Sementara itu, Kepala Subbagian Administrasi Akademik dan Kemahasiswaan, Galih Chandra, S.Sos., M.Si., menyampaikan bahwa workshop ini menjadi bagian dari proses pembelajaran akademik yang akan dapat dikembangkan di PUtech. Ia menilai materi AI yang disampaikan tidak hanya relevan, tetapi juga penting untuk dipahami secara mendasar oleh mahasiswa.

“Selama ini, banyak yang hanya mengenal AI dari sisi hasil akhirnya saja. Melalui workshop ini, mahasiswa diajak memahami proses dan engine Machine Learning.” Lebih lanjut, Galih menjelaskan bahwa kegiatan ini akan menjadi bahan evaluasi di bidang akademik, khususnya dalam merancang dan mengembangkan pelatihan berbasis teknologi ke depan.

Dalam sesi teknis, Prof. Buntara mengajak mahasiswa melihat lebih dalam proses di balik Artificial Intelligence. Ia menjelaskan bahwa AI tidak bekerja secara instan, melainkan melalui proses panjang di mana Machine Learning mempelajari pola dari data yang diberikan manusia. Melalui simulasi sederhana “Prediksi Umur Hewan”, mahasiswa diajak memahami bahwa logika AI bersifat fleksibel dan dapat diterapkan lintas disiplin, termasuk pada bidang teknik sipil dan konstruksi.
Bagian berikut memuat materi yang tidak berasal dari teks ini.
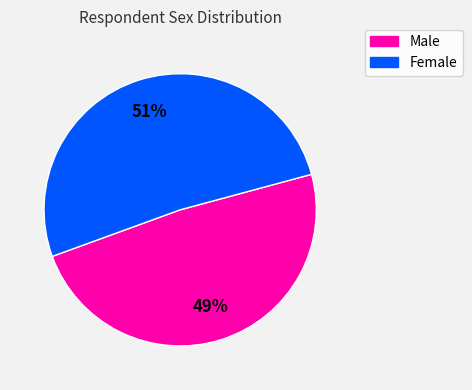

To the nearest percent, what portion does Male represent?

49%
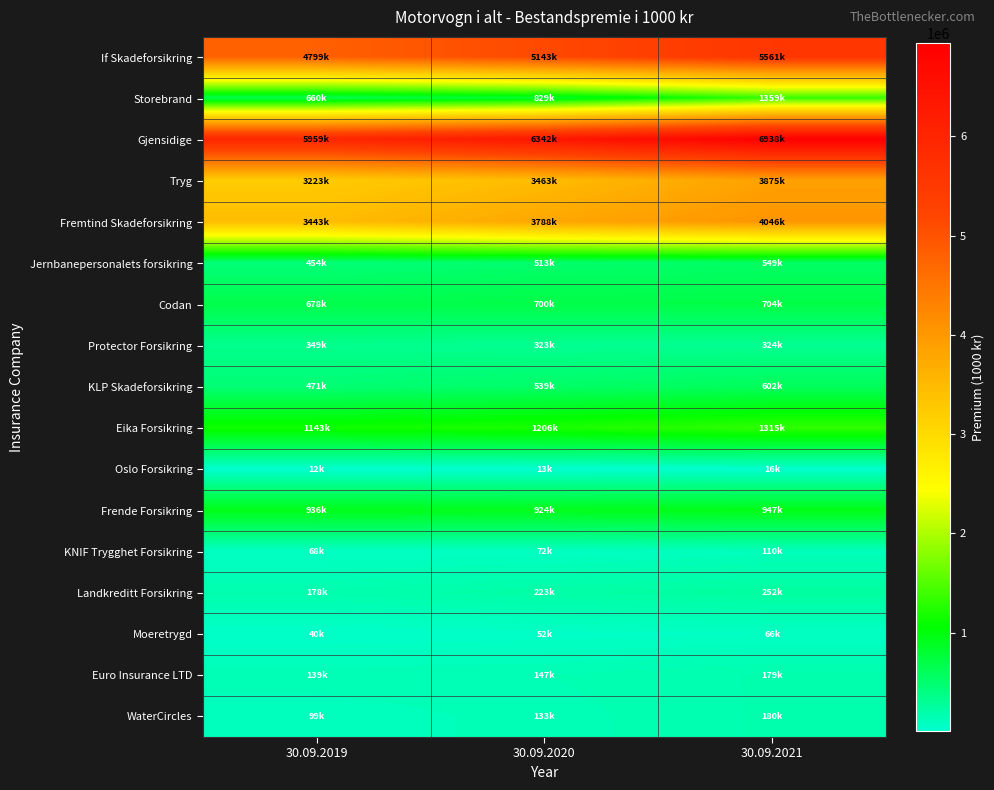

What is the total value across all series at 30.09.2020?

24411107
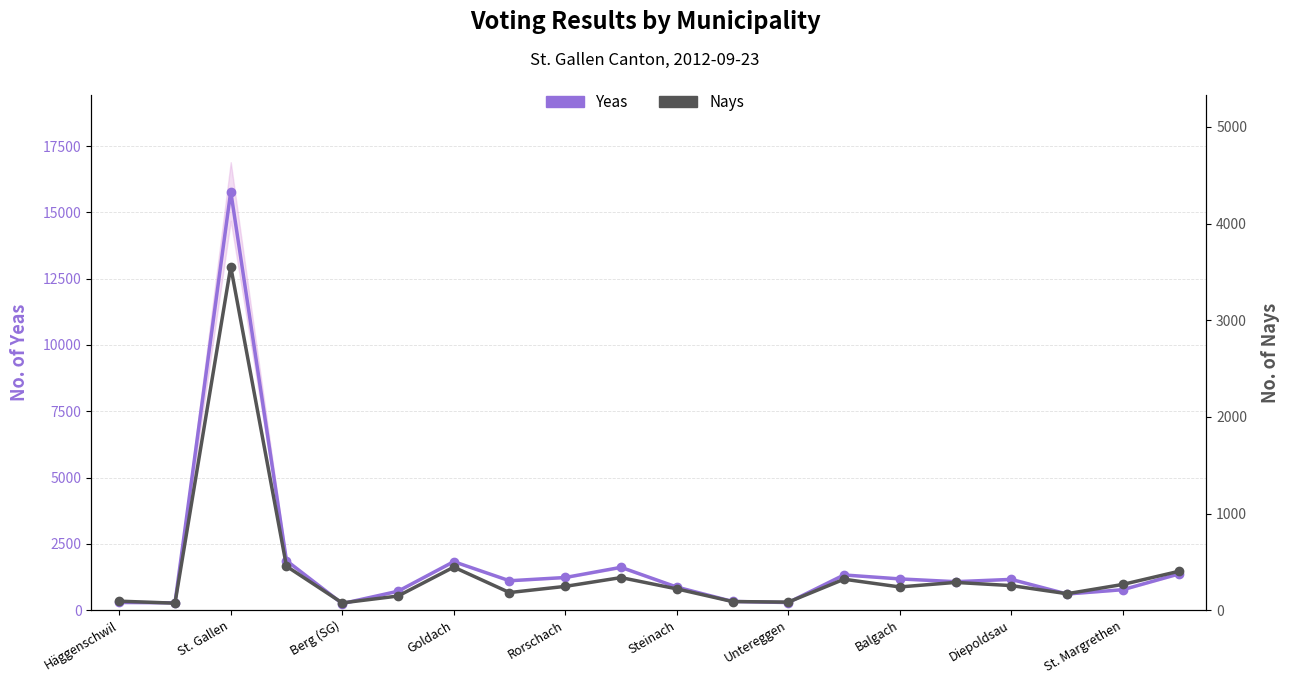

What is the difference between the second highest and minimum values in the Nays series?

382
Satu pesan penting ditekankan Prof. Buntara kepada mahasiswa PUtech:

“Artificial Intelligence adalah pendamping dalam proses, bukan pengambil keputusan. Jika dimanfaatkan dengan bijak, AI dapat memperkuat berbagai bidang, termasuk konstruksi.”

Prof. Buntara juga mengingatkan bahwa meskipun AI memiliki kemampuan yang sangat besar, teknologi ini tetap harus berada di bawah kendali manusia. Penerapannya di lapangan perlu diimbangi dengan pemahaman metode teknis konvensional serta logika keteknikan yang kuat.

Workshop ini ditutup dengan ajakan kepada mahasiswa program studi TKBG, TKBA, dan TKJJ untuk mulai mengembangkan dan mengaplikasikan pemahaman Machine Learning sesuai dengan kreativitas dan kebutuhan bidang masing-masing. Diharapkan, kegiatan ini menjadi langkah awal bagi mahasiswa PUtech untuk terus berinovasi dan siap bersaing di tingkat global.